British chain of shops selling coffee, tea and related products

Whittard Trading Limited, trading as Whittard of Chelsea or simply Whittard, is a British chain of shops selling coffee, tea and related products. It was started by Walter Whittard in 1886, and remained in his family until 1973. In 1996 it was floated on the Alternative Investment Market, and expanded rapidly, building a chain of about 120 shops and several tea rooms. It went bankrupt in 2008; more than fifty of the shops were closed, and the company was restructured into private equity ownership. As of February 2026, Whittard has stores in 26 countries worldwide. The chain has more than fifty shops in the United Kingdom, and one in Taiwan.

== History ==

The company was started by Walter Whittard, who opened a tea shop in Fleet Street in 1886, and remained in his family until 1973. In 1996 it was floated on the Alternative Investment Market, and used some of the proceeds of the float to expand rapidly, building a chain of about 120 shops and several tea rooms. It made heavy losses in an attempt to establish an internet sales business, which was closed down in about 2001. After further financial difficulties, it was sold to the Baugur Group, an Icelandic investment company, in 2005 for about £21 million. In the year to the end of March 2007, Whittard reported a loss of £3.2 million. Baugur went bankrupt in the 2008–2011 Icelandic financial crisis, and Whittards also went into receivership. It was sold to Epic Private Equity for £600,000. More than fifty of the shops were closed, and the company was restructured.

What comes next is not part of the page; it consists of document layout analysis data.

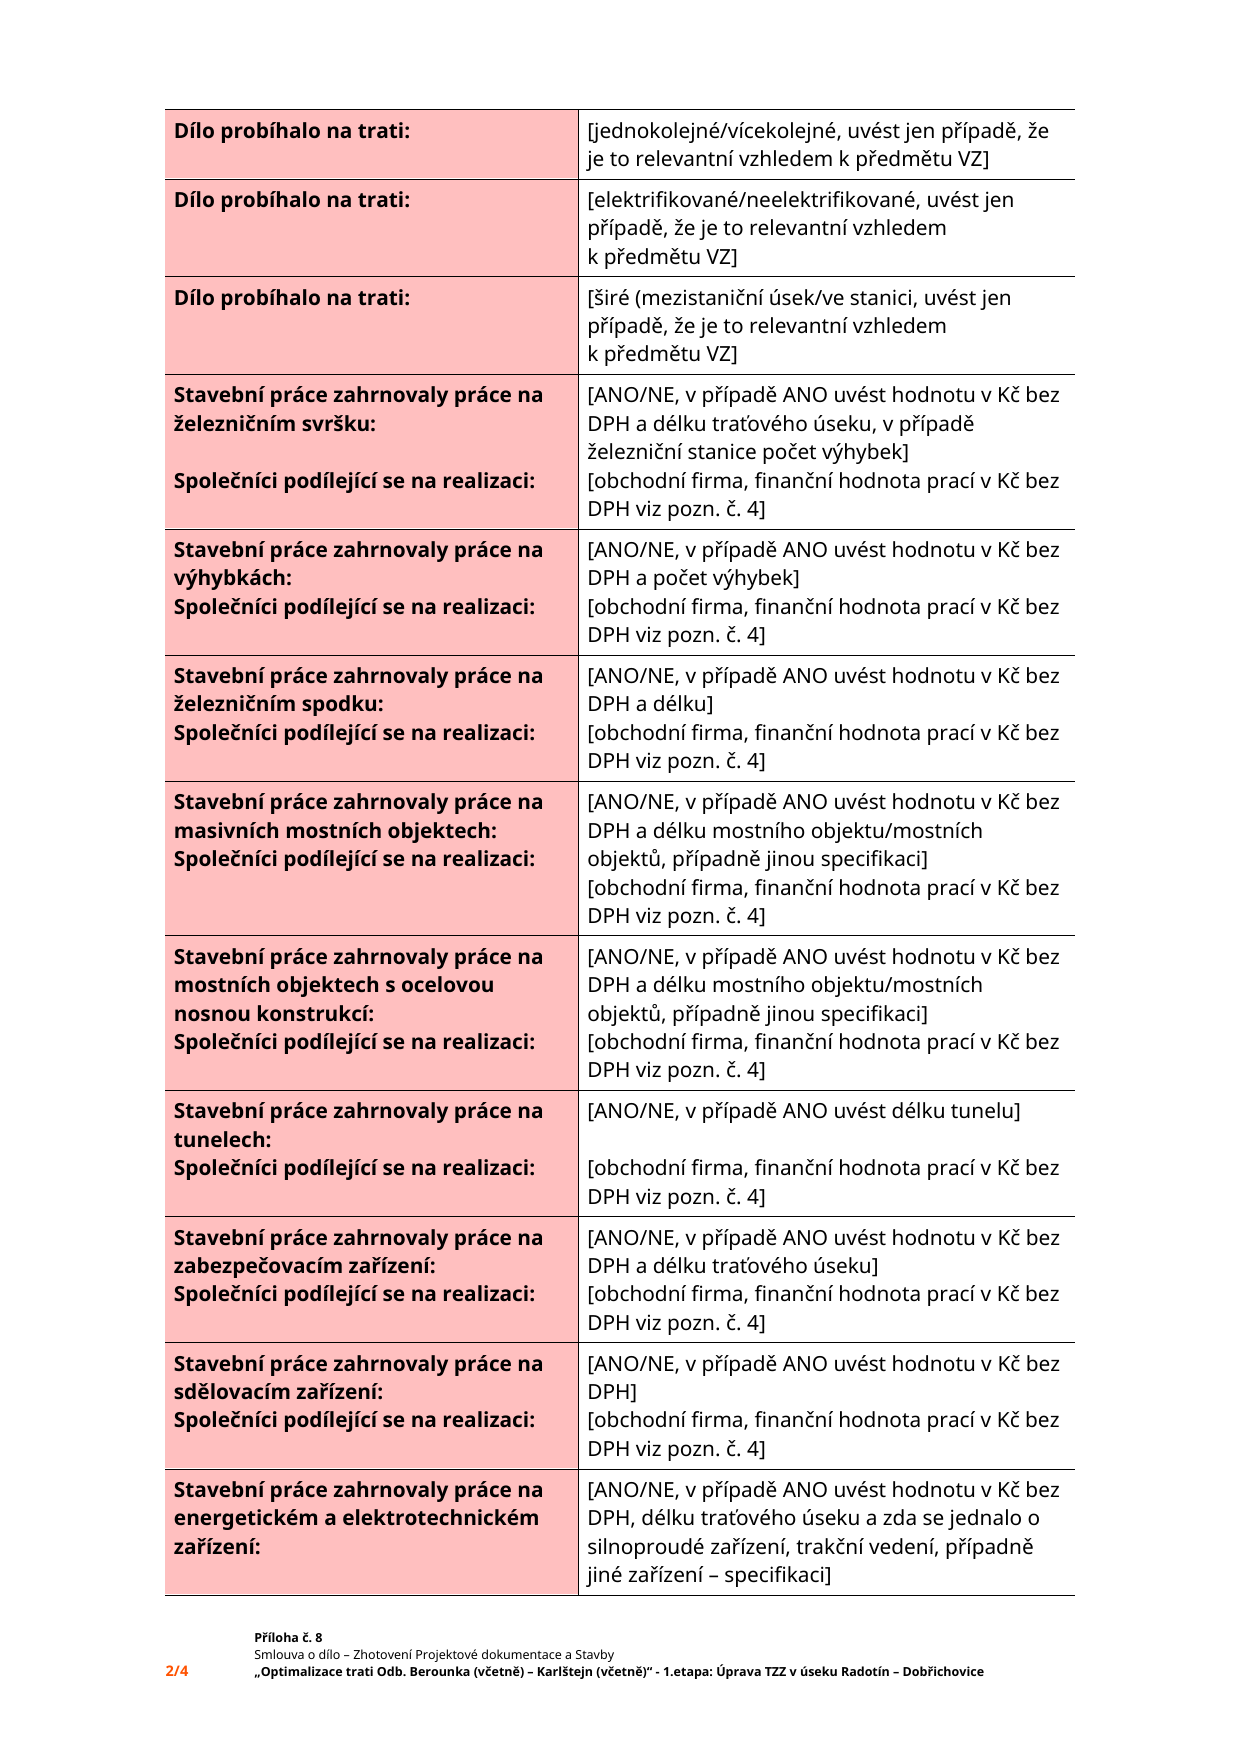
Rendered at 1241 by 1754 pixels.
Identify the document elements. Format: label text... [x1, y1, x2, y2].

table_cell [ANO/NE, v případě ANO uvést hodnotu v Kč bez DPH a počet výhybek] [obchodní firma, finanční hodnota prací v Kč bez DPH viz pozn. č. 4] [579, 530, 1075, 655]
table_cell [elektrifikované/neelektrifikované, uvést jen případě, že je to relevantní vzhledem k předmětu VZ] [579, 180, 1075, 276]
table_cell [165, 1470, 578, 1594]
table_cell Dílo probíhalo na trati: [165, 180, 578, 276]
table_cell [ANO/NE, v případě ANO uvést hodnotu v Kč bez DPH a délku] [obchodní firma, finanční hodnota prací v Kč bez DPH viz pozn. č. 4] [579, 656, 1075, 781]
table_cell Stavební práce zahrnovaly práce na mostních objektech s ocelovou nosnou konstrukcí: Společníci podílející se na realizaci: [165, 936, 578, 1090]
table_cell Stavební práce zahrnovaly práce na sdělovacím zařízení: Společníci podílející se na realizaci: [165, 1343, 578, 1468]
table_cell [ANO/NE, v případě ANO uvést hodnotu v Kč bez DPH] [obchodní firma, finanční hodnota prací v Kč bez DPH viz pozn. č. 4] [579, 1343, 1075, 1468]
table_cell [ANO/NE, v případě ANO uvést délku tunelu] [obchodní firma, finanční hodnota prací v Kč bez DPH viz pozn. č. 4] [579, 1091, 1075, 1216]
table_cell [ANO/NE, v případě ANO uvést hodnotu v Kč bez DPH a délku traťového úseku, v případě železniční stanice počet výhybek] [obchodní firma, finanční hodnota prací v Kč bez DPH viz pozn. č. 4] [579, 375, 1075, 528]
table_cell [jednokolejné/vícekolejné, uvést jen případě, že je to relevantní vzhledem k předmětu VZ] [579, 110, 1075, 178]
table_cell Stavební práce zahrnovaly práce na železničním spodku: Společníci podílející se na realizaci: [165, 656, 578, 781]
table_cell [579, 1470, 1075, 1594]
table_cell Dílo probíhalo na trati: [165, 277, 578, 374]
table_cell [ANO/NE, v případě ANO uvést hodnotu v Kč bez DPH a délku mostního objektu/mostních objektů, případně jinou specifikaci] [obchodní firma, finanční hodnota prací v Kč bez DPH viz pozn. č. 4] [579, 782, 1075, 935]
table_cell [ANO/NE, v případě ANO uvést hodnotu v Kč bez DPH a délku traťového úseku] [obchodní firma, finanční hodnota prací v Kč bez DPH viz pozn. č. 4] [579, 1217, 1075, 1342]
table_cell Stavební práce zahrnovaly práce na železničním svršku: Společníci podílející se na realizaci: [165, 375, 578, 528]
table_cell Dílo probíhalo na trati: [165, 110, 578, 178]
table_cell Stavební práce zahrnovaly práce na zabezpečovacím zařízení: Společníci podílející se na realizaci: [165, 1217, 578, 1342]
table_cell [ANO/NE, v případě ANO uvést hodnotu v Kč bez DPH a délku mostního objektu/mostních objektů, případně jinou specifikaci] [obchodní firma, finanční hodnota prací v Kč bez DPH viz pozn. č. 4] [579, 936, 1075, 1090]
table_cell [širé (mezistaniční úsek/ve stanici, uvést jen případě, že je to relevantní vzhledem k předmětu VZ] [579, 277, 1075, 374]
table_cell Stavební práce zahrnovaly práce na výhybkách: Společníci podílející se na realizaci: [165, 530, 578, 655]
table_cell Stavební práce zahrnovaly práce na masivních mostních objektech: Společníci podílející se na realizaci: [165, 782, 578, 935]
table_cell Stavební práce zahrnovaly práce na tunelech: Společníci podílející se na realizaci: [165, 1091, 578, 1216]
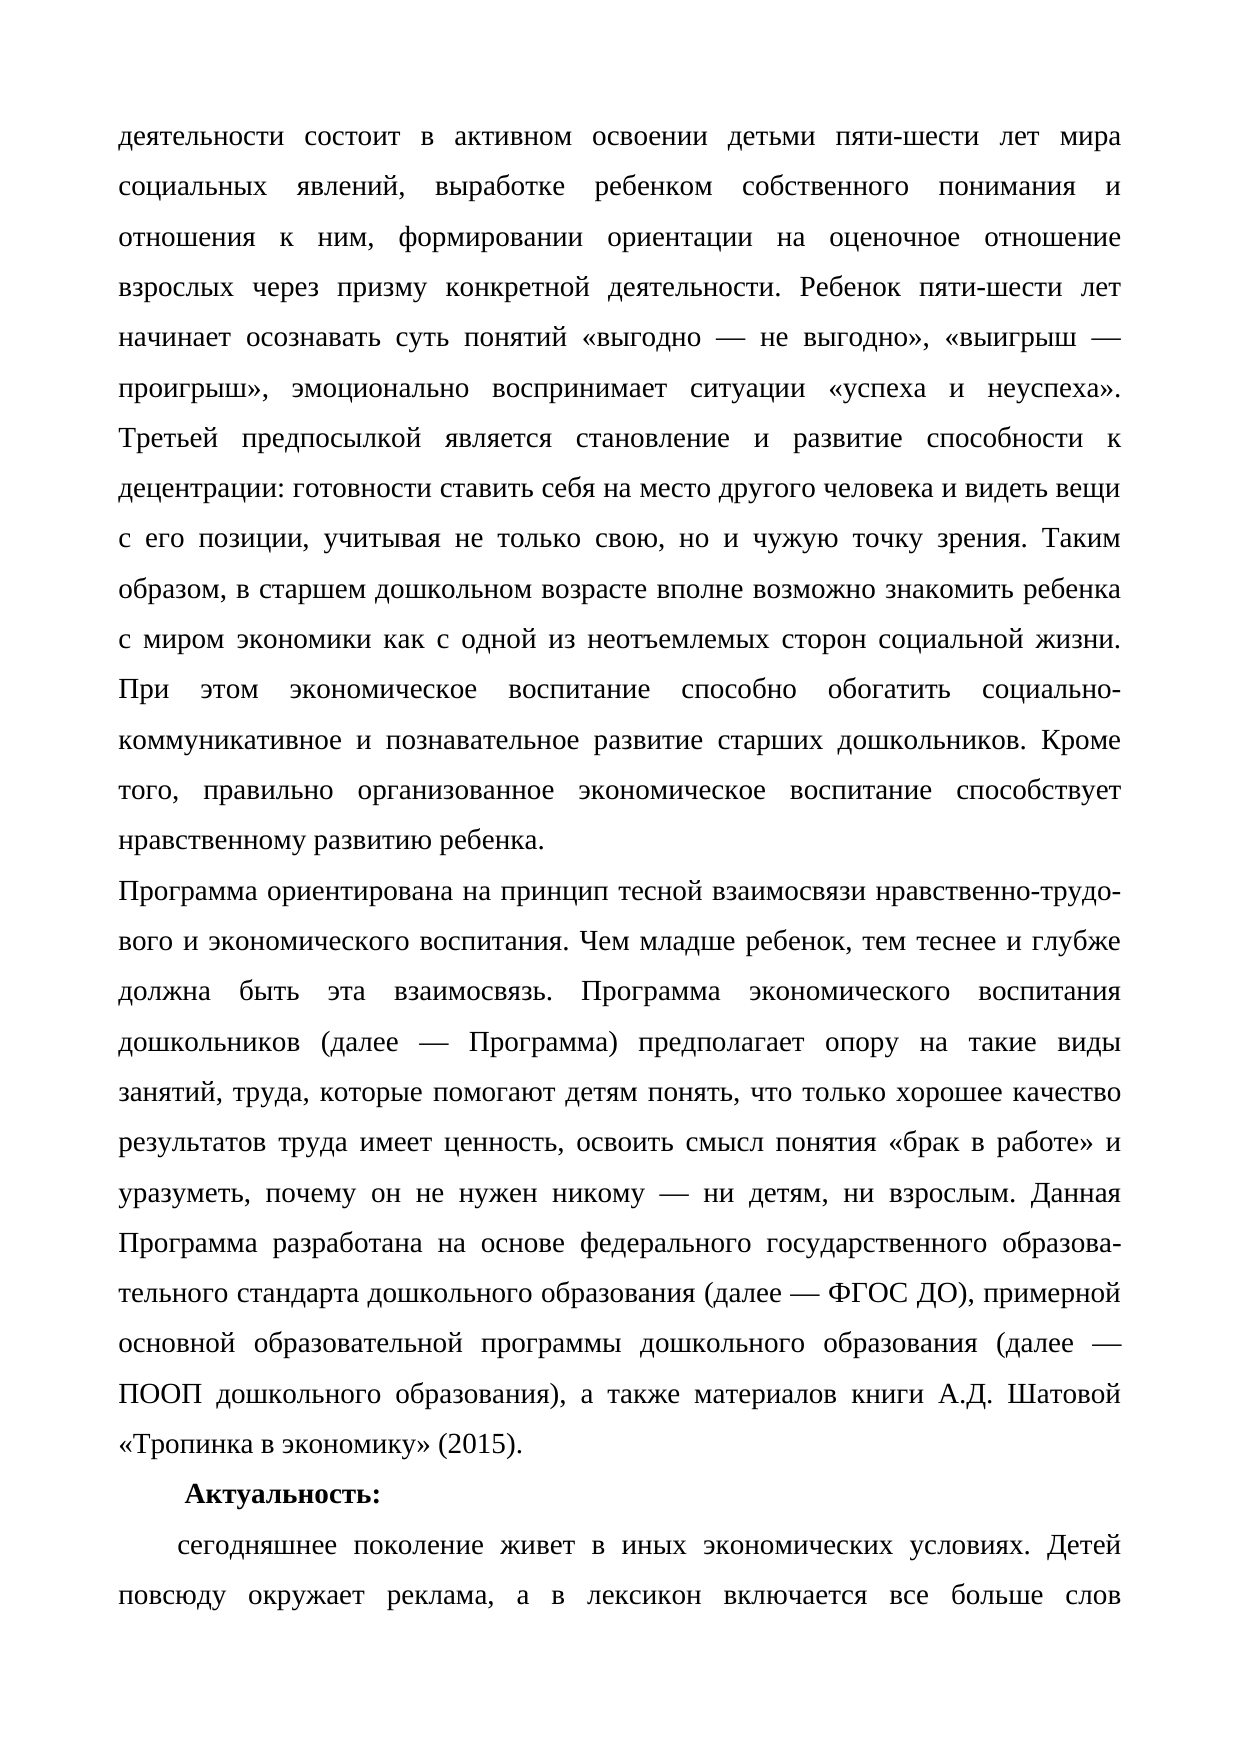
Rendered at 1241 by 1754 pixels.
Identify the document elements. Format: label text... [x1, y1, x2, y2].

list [118, 118, 1122, 856]
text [118, 1527, 1122, 1611]
text Актуальность: [118, 1477, 1122, 1510]
list Программа ориентирована на принцип тесной взаимосвязи нравственно-трудо- вого и экономического воспитания. Чем младше ребенок, тем теснее и глубже должна быть эта взаимосвязь. Программа экономического воспитания дошкольников (далее — Программа) предполагает опору на такие виды занятий, труда, которые помогают детям понять, что только хорошее качество результатов труда имеет ценность, освоить смысл понятия «брак в работе» и уразуметь, почему он не нужен никому — ни детям, ни взрослым. Данная Программа разработана на основе федерального государственного образова- тельного стандарта дошкольного образования (далее — ФГОС ДО), примерной основной образовательной программы дошкольного образования (далее — ПООП дошкольного образования), а также материалов книги А.Д. Шатовой «Тропинка в экономику» (2015). [118, 873, 1122, 1460]
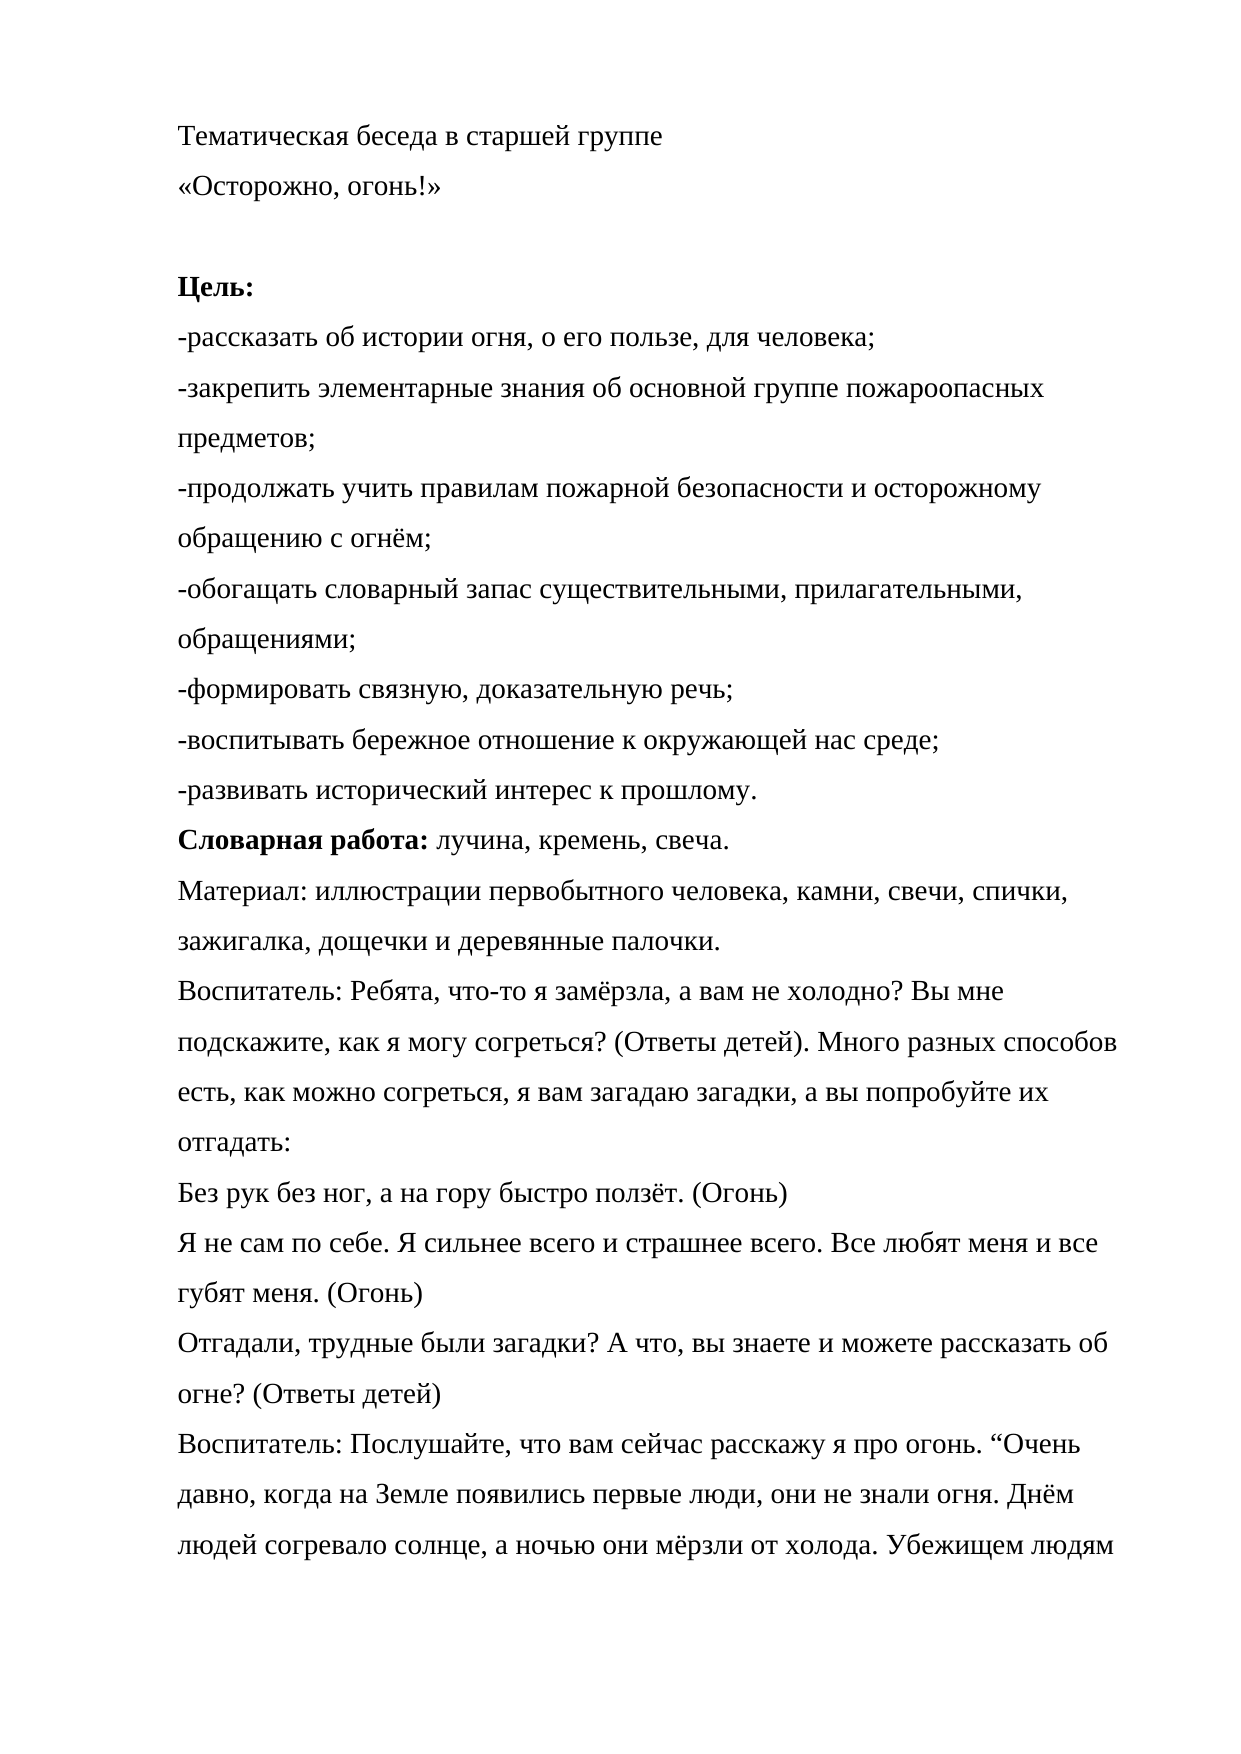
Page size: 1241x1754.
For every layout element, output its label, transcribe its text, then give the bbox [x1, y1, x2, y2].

text Тематическая беседа в старшей группе [177, 118, 1152, 152]
text -обогащать словарный запас существительными, прилагательными, обращениями; [177, 571, 1152, 655]
text Материал: иллюстрации первобытного человека, камни, свечи, спички, зажигалка, дощечки и деревянные палочки. [177, 873, 1152, 957]
text Без рук без ног, а на гору быстро ползёт. (Огонь) [177, 1175, 1152, 1208]
text Воспитатель: Ребята, что-то я замёрзла, а вам не холодно? Вы мне подскажите, как я могу согреться? (Ответы детей). Много разных способов есть, как можно согреться, я вам загадаю загадки, а вы попробуйте их отгадать: [177, 973, 1152, 1158]
text -закрепить элементарные знания об основной группе пожароопасных предметов; [177, 370, 1152, 453]
text Отгадали, трудные были загадки? А что, вы знаете и можете рассказать об огне? (Ответы детей) [177, 1326, 1152, 1409]
text Словарная работа: лучина, кремень, свеча. [177, 822, 1152, 856]
text Я не сам по себе. Я сильнее всего и страшнее всего. Все любят меня и все губят меня. (Огонь) [177, 1225, 1152, 1309]
text «Осторожно, огонь!» [177, 168, 1152, 202]
text -рассказать об истории огня, о его пользе, для человека; [177, 319, 1152, 353]
text -формировать связную, доказательную речь; [177, 672, 1152, 705]
text -продолжать учить правилам пожарной безопасности и осторожному обращению с огнём; [177, 470, 1152, 554]
text -развивать исторический интерес к прошлому. [177, 772, 1152, 806]
text -воспитывать бережное отношение к окружающей нас среде; [177, 722, 1152, 755]
text Цель: [177, 269, 1152, 303]
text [177, 1426, 1152, 1560]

In 2016 Whittard opened a tea-bar in its Covent Garden shop. As of February 2026, Whittard has stores in 26 countries, including: Australia, Austria, Belgium, Canada, Denmark, Finland, France, Germany, Greece, Hong Kong, Hungary, the Republic of Ireland, Italy, Japan, South Korea, Malaysia, the Netherlands, Norway, Portugal, Saudi Arabia, Spain, Switzerland, Taiwan, the United Arab Emirates, the United Kingdom, and the United States.